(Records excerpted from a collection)

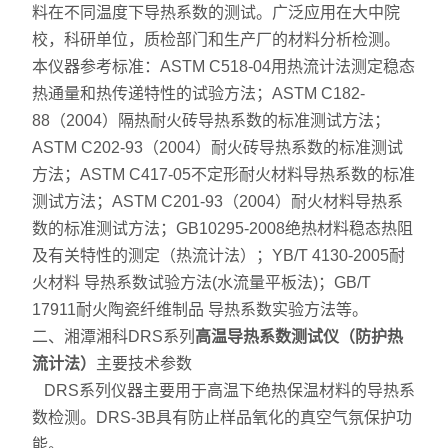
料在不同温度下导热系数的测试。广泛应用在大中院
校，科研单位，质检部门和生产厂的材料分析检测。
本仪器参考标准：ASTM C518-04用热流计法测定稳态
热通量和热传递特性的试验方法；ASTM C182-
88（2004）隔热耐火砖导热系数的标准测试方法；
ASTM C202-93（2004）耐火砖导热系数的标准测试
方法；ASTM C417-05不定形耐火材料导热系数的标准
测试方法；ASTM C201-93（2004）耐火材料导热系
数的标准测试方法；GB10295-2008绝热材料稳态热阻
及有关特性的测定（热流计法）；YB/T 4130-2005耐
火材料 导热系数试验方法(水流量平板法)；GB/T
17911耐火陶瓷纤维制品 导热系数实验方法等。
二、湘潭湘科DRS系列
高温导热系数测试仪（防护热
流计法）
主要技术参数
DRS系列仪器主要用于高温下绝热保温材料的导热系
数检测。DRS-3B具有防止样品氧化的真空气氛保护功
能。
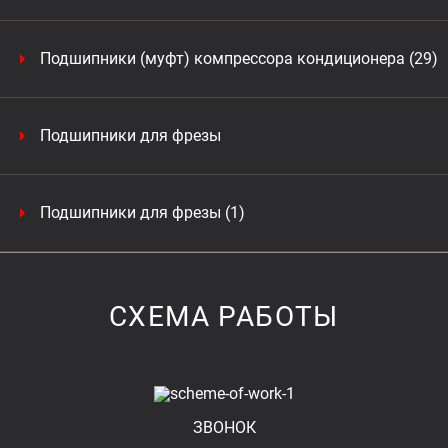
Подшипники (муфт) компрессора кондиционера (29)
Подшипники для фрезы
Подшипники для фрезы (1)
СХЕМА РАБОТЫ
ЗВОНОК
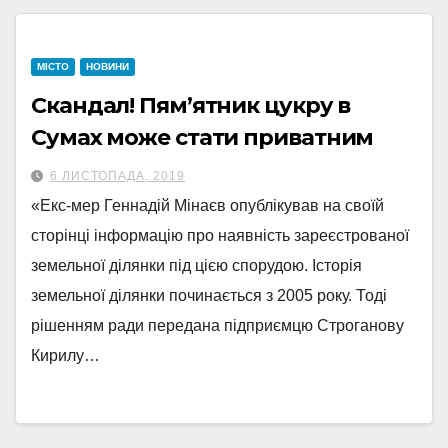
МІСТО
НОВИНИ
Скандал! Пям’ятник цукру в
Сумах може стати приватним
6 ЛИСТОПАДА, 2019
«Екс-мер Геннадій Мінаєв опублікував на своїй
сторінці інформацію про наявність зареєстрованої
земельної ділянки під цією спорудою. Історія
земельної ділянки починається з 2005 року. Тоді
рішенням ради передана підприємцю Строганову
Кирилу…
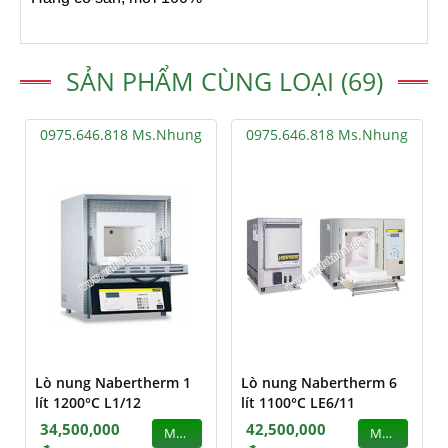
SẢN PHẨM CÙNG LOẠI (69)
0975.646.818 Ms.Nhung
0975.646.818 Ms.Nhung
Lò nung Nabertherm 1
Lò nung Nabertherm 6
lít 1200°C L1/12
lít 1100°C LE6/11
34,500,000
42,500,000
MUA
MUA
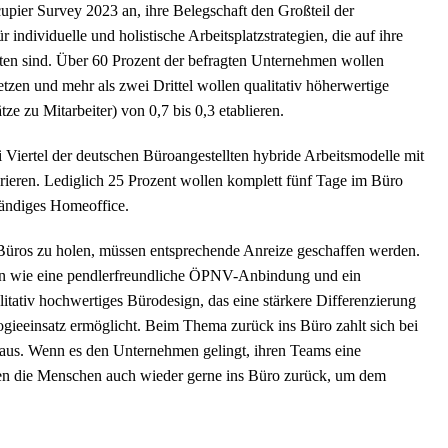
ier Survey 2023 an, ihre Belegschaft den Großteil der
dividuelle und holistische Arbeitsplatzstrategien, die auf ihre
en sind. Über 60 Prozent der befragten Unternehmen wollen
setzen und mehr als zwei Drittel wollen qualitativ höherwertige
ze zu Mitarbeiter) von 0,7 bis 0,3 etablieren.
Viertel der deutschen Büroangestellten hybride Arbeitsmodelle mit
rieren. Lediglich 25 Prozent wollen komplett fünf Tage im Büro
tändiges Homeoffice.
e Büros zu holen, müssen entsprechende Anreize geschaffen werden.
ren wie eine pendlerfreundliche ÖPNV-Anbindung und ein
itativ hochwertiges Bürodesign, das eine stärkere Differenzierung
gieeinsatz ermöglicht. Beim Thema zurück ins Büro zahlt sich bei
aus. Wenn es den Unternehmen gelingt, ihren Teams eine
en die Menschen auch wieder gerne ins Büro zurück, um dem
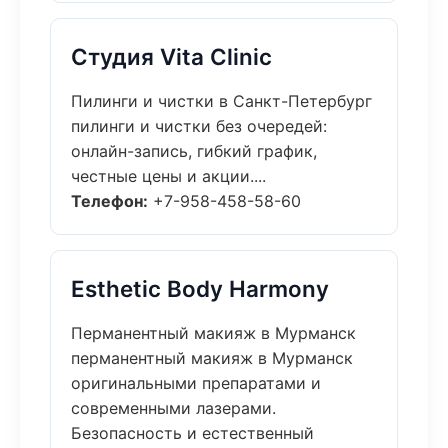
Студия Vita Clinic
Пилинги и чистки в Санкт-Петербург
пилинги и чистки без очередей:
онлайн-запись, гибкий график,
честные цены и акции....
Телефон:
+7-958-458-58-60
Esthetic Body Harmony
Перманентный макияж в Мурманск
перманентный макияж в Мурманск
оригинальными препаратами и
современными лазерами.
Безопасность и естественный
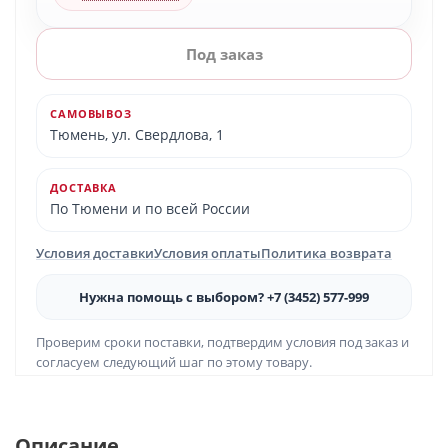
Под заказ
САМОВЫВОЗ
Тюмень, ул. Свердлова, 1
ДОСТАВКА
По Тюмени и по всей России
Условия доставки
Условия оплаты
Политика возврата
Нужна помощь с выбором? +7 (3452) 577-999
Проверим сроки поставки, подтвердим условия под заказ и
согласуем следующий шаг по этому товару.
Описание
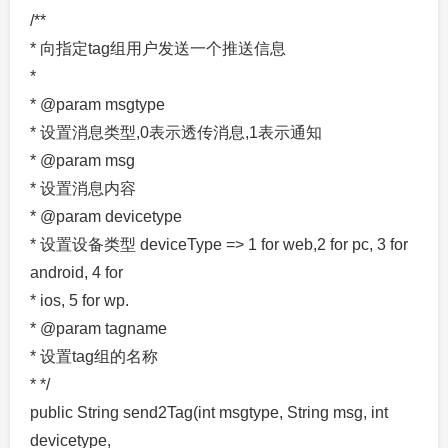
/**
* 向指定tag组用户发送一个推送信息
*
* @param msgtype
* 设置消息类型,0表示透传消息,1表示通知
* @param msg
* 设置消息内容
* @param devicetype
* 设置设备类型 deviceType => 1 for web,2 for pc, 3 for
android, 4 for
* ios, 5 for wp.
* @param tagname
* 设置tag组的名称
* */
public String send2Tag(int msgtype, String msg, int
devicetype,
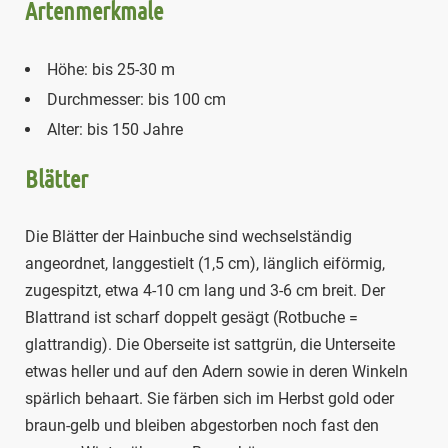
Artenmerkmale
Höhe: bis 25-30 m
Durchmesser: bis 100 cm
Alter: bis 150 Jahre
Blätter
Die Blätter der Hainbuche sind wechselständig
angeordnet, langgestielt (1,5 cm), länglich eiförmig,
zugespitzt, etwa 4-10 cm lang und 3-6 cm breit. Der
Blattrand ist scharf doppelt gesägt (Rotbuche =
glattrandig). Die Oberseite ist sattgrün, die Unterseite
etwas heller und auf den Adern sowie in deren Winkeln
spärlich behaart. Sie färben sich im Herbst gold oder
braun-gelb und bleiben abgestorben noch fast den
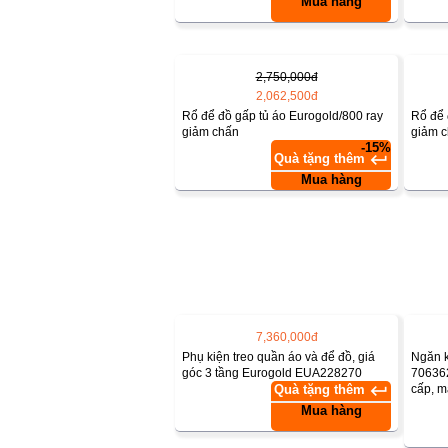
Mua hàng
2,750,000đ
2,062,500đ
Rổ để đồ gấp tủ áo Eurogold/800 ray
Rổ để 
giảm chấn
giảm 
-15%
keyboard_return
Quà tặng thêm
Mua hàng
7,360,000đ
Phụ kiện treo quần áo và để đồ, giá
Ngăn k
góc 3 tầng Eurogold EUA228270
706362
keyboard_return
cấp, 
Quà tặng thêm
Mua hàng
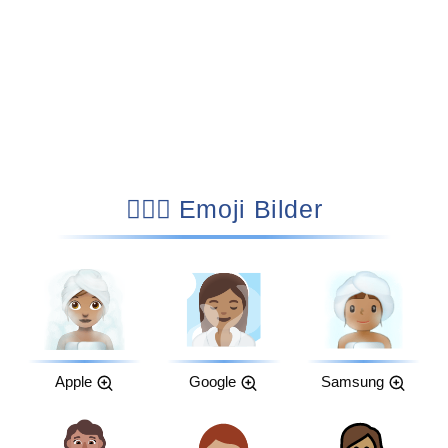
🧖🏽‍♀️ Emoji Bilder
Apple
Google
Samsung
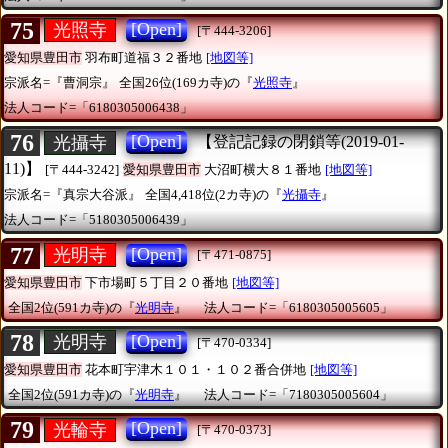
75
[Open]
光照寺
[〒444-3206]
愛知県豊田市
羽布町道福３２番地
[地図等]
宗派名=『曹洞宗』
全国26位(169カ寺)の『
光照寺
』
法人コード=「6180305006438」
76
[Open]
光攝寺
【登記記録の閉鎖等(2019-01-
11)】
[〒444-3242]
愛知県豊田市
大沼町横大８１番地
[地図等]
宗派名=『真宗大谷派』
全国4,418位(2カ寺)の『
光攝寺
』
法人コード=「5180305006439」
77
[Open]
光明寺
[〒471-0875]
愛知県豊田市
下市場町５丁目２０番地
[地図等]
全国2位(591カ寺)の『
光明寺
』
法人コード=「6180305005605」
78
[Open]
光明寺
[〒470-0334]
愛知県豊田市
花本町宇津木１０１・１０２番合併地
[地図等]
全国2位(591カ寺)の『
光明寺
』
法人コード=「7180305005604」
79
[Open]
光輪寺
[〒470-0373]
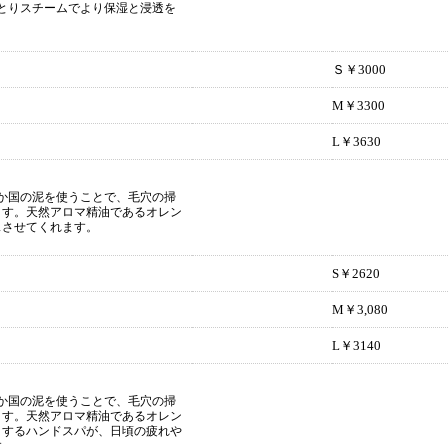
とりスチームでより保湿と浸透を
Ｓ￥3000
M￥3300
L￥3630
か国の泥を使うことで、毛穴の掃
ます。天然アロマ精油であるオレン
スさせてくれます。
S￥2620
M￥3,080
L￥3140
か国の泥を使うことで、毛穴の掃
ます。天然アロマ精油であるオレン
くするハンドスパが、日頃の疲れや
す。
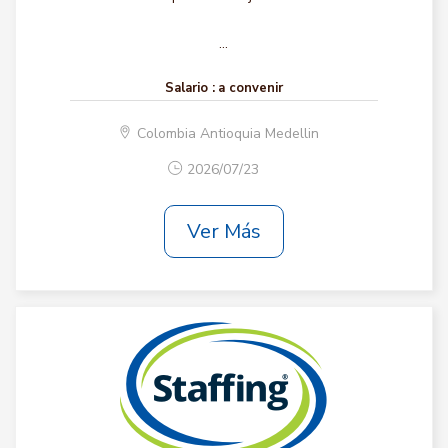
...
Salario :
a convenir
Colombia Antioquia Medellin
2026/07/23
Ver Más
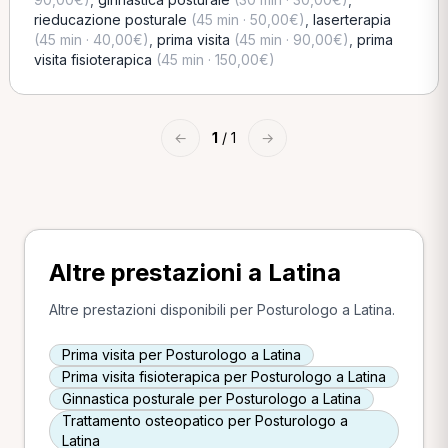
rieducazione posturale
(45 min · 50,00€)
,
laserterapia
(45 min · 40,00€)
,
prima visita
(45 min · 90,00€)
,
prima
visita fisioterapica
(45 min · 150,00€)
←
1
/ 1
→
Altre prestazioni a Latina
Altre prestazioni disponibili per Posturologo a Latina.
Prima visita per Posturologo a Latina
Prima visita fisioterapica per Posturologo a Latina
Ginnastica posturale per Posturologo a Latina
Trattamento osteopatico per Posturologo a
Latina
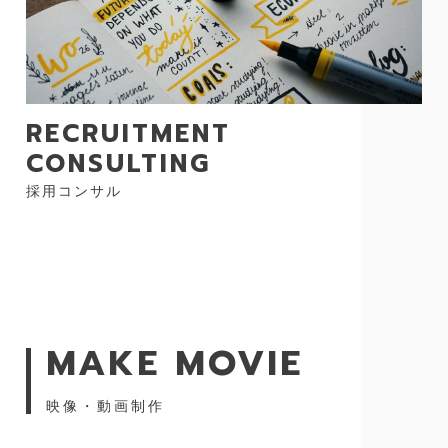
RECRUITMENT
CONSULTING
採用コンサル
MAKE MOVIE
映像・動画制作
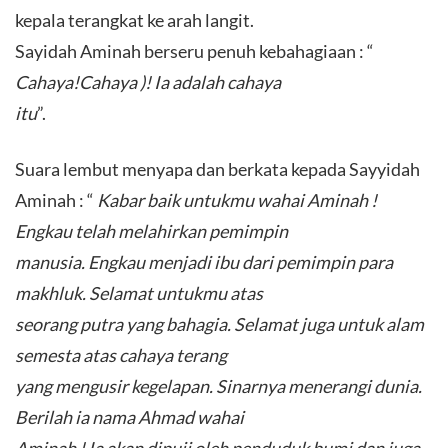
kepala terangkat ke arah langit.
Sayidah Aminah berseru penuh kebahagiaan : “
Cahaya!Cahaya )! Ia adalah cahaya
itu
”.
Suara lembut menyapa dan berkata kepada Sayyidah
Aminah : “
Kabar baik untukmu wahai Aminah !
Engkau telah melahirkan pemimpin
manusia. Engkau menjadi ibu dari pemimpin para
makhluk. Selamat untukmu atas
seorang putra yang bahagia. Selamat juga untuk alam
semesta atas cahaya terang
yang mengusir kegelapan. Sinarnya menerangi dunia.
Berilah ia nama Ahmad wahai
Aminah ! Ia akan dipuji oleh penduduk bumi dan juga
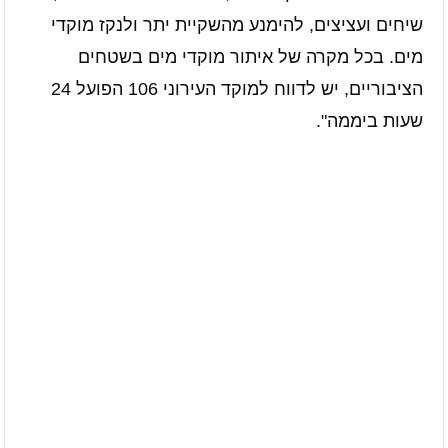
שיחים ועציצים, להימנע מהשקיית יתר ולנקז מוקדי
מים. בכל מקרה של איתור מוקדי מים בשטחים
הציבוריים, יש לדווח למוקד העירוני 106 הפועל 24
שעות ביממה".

* Requirement: Quote the text of every record above, line for line and without changes, leaving out the picture markers.

* Result:
料在不同温度下导热系数的测试。广泛应用在大中院
校，科研单位，质检部门和生产厂的材料分析检测。
本仪器参考标准：ASTM C518-04用热流计法测定稳态
热通量和热传递特性的试验方法；ASTM C182-
88（2004）隔热耐火砖导热系数的标准测试方法；
ASTM C202-93（2004）耐火砖导热系数的标准测试
方法；ASTM C417-05不定形耐火材料导热系数的标准
测试方法；ASTM C201-93（2004）耐火材料导热系
数的标准测试方法；GB10295-2008绝热材料稳态热阻
及有关特性的测定（热流计法）；YB/T 4130-2005耐
火材料 导热系数试验方法(水流量平板法)；GB/T
17911耐火陶瓷纤维制品 导热系数实验方法等。
二、湘潭湘科DRS系列
高温导热系数测试仪（防护热
流计法）
主要技术参数
DRS系列仪器主要用于高温下绝热保温材料的导热系
数检测。DRS-3B具有防止样品氧化的真空气氛保护功
能。
Подшипники (муфт) компрессора кондиционера (29)
Подшипники для фрезы
Подшипники для фрезы (1)
СХЕМА РАБОТЫ
ЗВОНОК
МІСТО
НОВИНИ
Скандал! Пям’ятник цукру в
Сумах може стати приватним
6 ЛИСТОПАДА, 2019
«Екс-мер Геннадій Мінаєв опублікував на своїй
сторінці інформацію про наявність зареєстрованої
земельної ділянки під цією спорудою. Історія
земельної ділянки починається з 2005 року. Тоді
рішенням ради передана підприємцю Строганову
Кирилу…
SẢN PHẨM CÙNG LOẠI (69)
0975.646.818 Ms.Nhung
0975.646.818 Ms.Nhung
Lò nung Nabertherm 1
Lò nung Nabertherm 6
lít 1200°C L1/12
lít 1100°C LE6/11
34,500,000
42,500,000
MUA
MUA
ier Survey 2023 an, ihre Belegschaft den Großteil der
dividuelle und holistische Arbeitsplatzstrategien, die auf ihre
en sind. Über 60 Prozent der befragten Unternehmen wollen
setzen und mehr als zwei Drittel wollen qualitativ höherwertige
ze zu Mitarbeiter) von 0,7 bis 0,3 etablieren.
Viertel der deutschen Büroangestellten hybride Arbeitsmodelle mit
rieren. Lediglich 25 Prozent wollen komplett fünf Tage im Büro
tändiges Homeoffice.
e Büros zu holen, müssen entsprechende Anreize geschaffen werden.
ren wie eine pendlerfreundliche ÖPNV-Anbindung und ein
itativ hochwertiges Bürodesign, das eine stärkere Differenzierung
gieeinsatz ermöglicht. Beim Thema zurück ins Büro zahlt sich bei
aus. Wenn es den Unternehmen gelingt, ihren Teams eine
en die Menschen auch wieder gerne ins Büro zurück, um dem
Студия Vita Clinic
Пилинги и чистки в Санкт-Петербург
пилинги и чистки без очередей:
онлайн-запись, гибкий график,
честные цены и акции....
Телефон:
+7-958-458-58-60
Esthetic Body Harmony
Перманентный макияж в Мурманск
перманентный макияж в Мурманск
оригинальными препаратами и
современными лазерами.
Безопасность и естественный
Под заказ
САМОВЫВОЗ
Тюмень, ул. Свердлова, 1
ДОСТАВКА
По Тюмени и по всей России
Условия доставки
Условия оплаты
Политика возврата
Нужна помощь с выбором? +7 (3452) 577-999
Проверим сроки поставки, подтвердим условия под заказ и
согласуем следующий шаг по этому товару.
Описание
/**
* 向指定tag组用户发送一个推送信息
*
* @param msgtype
* 设置消息类型,0表示透传消息,1表示通知
* @param msg
* 设置消息内容
* @param devicetype
* 设置设备类型 deviceType => 1 for web,2 for pc, 3 for
android, 4 for
* ios, 5 for wp.
* @param tagname
* 设置tag组的名称
* */
public String send2Tag(int msgtype, String msg, int
devicetype,
Artenmerkmale
Höhe: bis 25-30 m
Durchmesser: bis 100 cm
Alter: bis 150 Jahre
Blätter
Die Blätter der Hainbuche sind wechselständig
angeordnet, langgestielt (1,5 cm), länglich eiförmig,
zugespitzt, etwa 4-10 cm lang und 3-6 cm breit. Der
Blattrand ist scharf doppelt gesägt (Rotbuche =
glattrandig). Die Oberseite ist sattgrün, die Unterseite
etwas heller und auf den Adern sowie in deren Winkeln
spärlich behaart. Sie färben sich im Herbst gold oder
braun-gelb und bleiben abgestorben noch fast den
Mua hàng
2,750,000đ
2,062,500đ
Rổ để đồ gấp tủ áo Eurogold/800 ray
Rổ để 
giảm chấn
giảm 
-15%
keyboard_return
Quà tặng thêm
Mua hàng
7,360,000đ
Phụ kiện treo quần áo và để đồ, giá
Ngăn k
góc 3 tầng Eurogold EUA228270
706362
keyboard_return
cấp, 
Quà tặng thêm
Mua hàng
🧖🏽‍♀️ Emoji Bilder
Apple
Google
Samsung
75
[Open]
光照寺
[〒444-3206]
愛知県豊田市
羽布町道福３２番地
[地図等]
宗派名=『曹洞宗』
全国26位(169カ寺)の『
光照寺
』
法人コード=「6180305006438」
76
[Open]
光攝寺
【登記記録の閉鎖等(2019-01-
11)】
[〒444-3242]
愛知県豊田市
大沼町横大８１番地
[地図等]
宗派名=『真宗大谷派』
全国4,418位(2カ寺)の『
光攝寺
』
法人コード=「5180305006439」
77
[Open]
光明寺
[〒471-0875]
愛知県豊田市
下市場町５丁目２０番地
[地図等]
全国2位(591カ寺)の『
光明寺
』
法人コード=「6180305005605」
78
[Open]
光明寺
[〒470-0334]
愛知県豊田市
花本町宇津木１０１・１０２番合併地
[地図等]
全国2位(591カ寺)の『
光明寺
』
法人コード=「7180305005604」
79
[Open]
光輪寺
[〒470-0373]
とりスチームでより保湿と浸透を
Ｓ￥3000
M￥3300
L￥3630
か国の泥を使うことで、毛穴の掃
ます。天然アロマ精油であるオレン
スさせてくれます。
S￥2620
M￥3,080
L￥3140
か国の泥を使うことで、毛穴の掃
ます。天然アロマ精油であるオレン
くするハンドスパが、日頃の疲れや
す。
...
Salario :
a convenir
Colombia Antioquia Medellin
2026/07/23
Ver Más
rieducazione posturale
(45 min · 50,00€)
,
laserterapia
(45 min · 40,00€)
,
prima visita
(45 min · 90,00€)
,
prima
visita fisioterapica
(45 min · 150,00€)
←
1
/ 1
→
Altre prestazioni a Latina
Altre prestazioni disponibili per Posturologo a Latina.
Prima visita per Posturologo a Latina
Prima visita fisioterapica per Posturologo a Latina
Ginnastica posturale per Posturologo a Latina
Trattamento osteopatico per Posturologo a
Latina
RECRUITMENT
CONSULTING
採用コンサル
MAKE MOVIE
映像・動画制作
kepala terangkat ke arah langit.
Sayidah Aminah berseru penuh kebahagiaan : “
Cahaya!Cahaya )! Ia adalah cahaya
itu
”.
Suara lembut menyapa dan berkata kepada Sayyidah
Aminah : “
Kabar baik untukmu wahai Aminah !
Engkau telah melahirkan pemimpin
manusia. Engkau menjadi ibu dari pemimpin para
makhluk. Selamat untukmu atas
seorang putra yang bahagia. Selamat juga untuk alam
semesta atas cahaya terang
yang mengusir kegelapan. Sinarnya menerangi dunia.
Berilah ia nama Ahmad wahai
Aminah ! Ia akan dipuji oleh penduduk bumi dan juga
שיחים ועציצים, להימנע מהשקיית יתר ולנקז מוקדי
מים. בכל מקרה של איתור מוקדי מים בשטחים
הציבוריים, יש לדווח למוקד העירוני 106 הפועל 24
שעות ביממה".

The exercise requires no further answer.